It's very interesting how one of the primary reasons why those who oppose a national health care plan is because of the believed increased costs and taxation that will go with it. But most people don't seem to realize that per capita the US government already spends more on health care than most other developed countries, including England, France and Canada. It's beaten only by Iceland, Norway, Monaco and Luxemborg (2004 figures). That money comes from your tax dollars and it covers only covers 45% of total health care costs. That's right. You are already getting taxed more than those other nations and are getting only 45% of their return.
On top of that, total US expenditure for the rest of that 55% comes from private insurance, out of pocket, etc. So the total per capita costs in America are 50% - 100% more than what they pay total in other developed nations. You are getting doubly reamed for a medical service that nationally has poorer showings in many respects than those other countries.
In essence, you are already paying the same (or more) taxes for socialized medicine as other nations but are not getting the benefits from it.
Private insurance systems are for profit and do not work for your interests. Additionally, people who cannot afford simple, cheap care for medical problems will do without and will then wait until they need to go to the ER when their costs can be absurdly high. Who do you think foots the bill there? Either US governments who pay for it through taxes or rising medical costs which get passed to you anyway.
As long as we're living in a society which isn't really willing to refuse people medical care, then you are de facto living in a socialized state. You just pay for it in an incredibly inefficient way which raises medical costs, worsens public health and has the private insurance people laughing all the way to the bank as they skim significant administrative costs off the top.
Another big issue that people take are with are with wait times. They hear horror stories of waiting periods in the months for simple medical tests. Now while these are sometimes true, they are most often exaggerations and are typically for optional medical procedures. But in any case, the correct way to look at the issue is essentially through a moral view. Obviously there are limited medical resources so the question is how they get parsed out. In a system like ours, wait times are often kept to a minimum because poor people just aren't getting the care they need. They don't even get on line. It's only because poor people are suddenly are in the waiting rooms that richer people find they have to wait a little longer.
So essentially, the choice is between giving poor people health care or keeping it from them.
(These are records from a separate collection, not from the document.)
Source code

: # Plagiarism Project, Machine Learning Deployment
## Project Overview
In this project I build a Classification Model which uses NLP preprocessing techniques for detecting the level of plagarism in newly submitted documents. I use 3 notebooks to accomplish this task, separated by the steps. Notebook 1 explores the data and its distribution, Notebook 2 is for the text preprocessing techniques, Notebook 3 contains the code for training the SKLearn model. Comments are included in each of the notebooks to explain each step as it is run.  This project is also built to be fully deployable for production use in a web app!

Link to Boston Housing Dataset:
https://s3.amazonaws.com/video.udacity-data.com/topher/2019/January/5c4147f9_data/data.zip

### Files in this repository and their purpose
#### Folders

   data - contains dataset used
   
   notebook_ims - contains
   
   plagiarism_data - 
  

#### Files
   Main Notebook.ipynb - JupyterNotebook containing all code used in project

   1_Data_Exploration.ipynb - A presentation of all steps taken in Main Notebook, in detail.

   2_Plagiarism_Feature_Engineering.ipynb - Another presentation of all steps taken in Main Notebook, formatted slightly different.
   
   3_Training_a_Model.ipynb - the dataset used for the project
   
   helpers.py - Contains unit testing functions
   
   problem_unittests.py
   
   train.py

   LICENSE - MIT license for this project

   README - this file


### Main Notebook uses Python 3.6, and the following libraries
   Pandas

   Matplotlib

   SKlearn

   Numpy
Wait times are the inevitable effect of having more people able to acquire medical care.
Now, I'm not arguing that having a single-payer system is without its drawbacks. It does invite over-use of the system because if it's free then people will be more eager to use it - even when they really don't need to. It also invites higher expenses in the system in some respects because when given an option between a cheap proven drug and the new expensive one, if people aren't paying for the difference then they're far more likely to choose the more expensive one.
But these are not incredibly difficult deal breaking issues. They can be dealt with in other ways, but the overall view of the US medical system in view of economics and morality seems to fall heavily on the side of a single-payer system. The for-profit insurance companies work at cross-purposes to actual medical care since they only care about profits while, simply, good medical care can be expensive. And a lot of people in need are either given the run around to save costs, are dropped from service or simply cannot get coverage in the first place. Competition for medical insurance drives up costs for administration, advertisement and political "gifts" that have nothing to do with medicine. It's simply a bad system.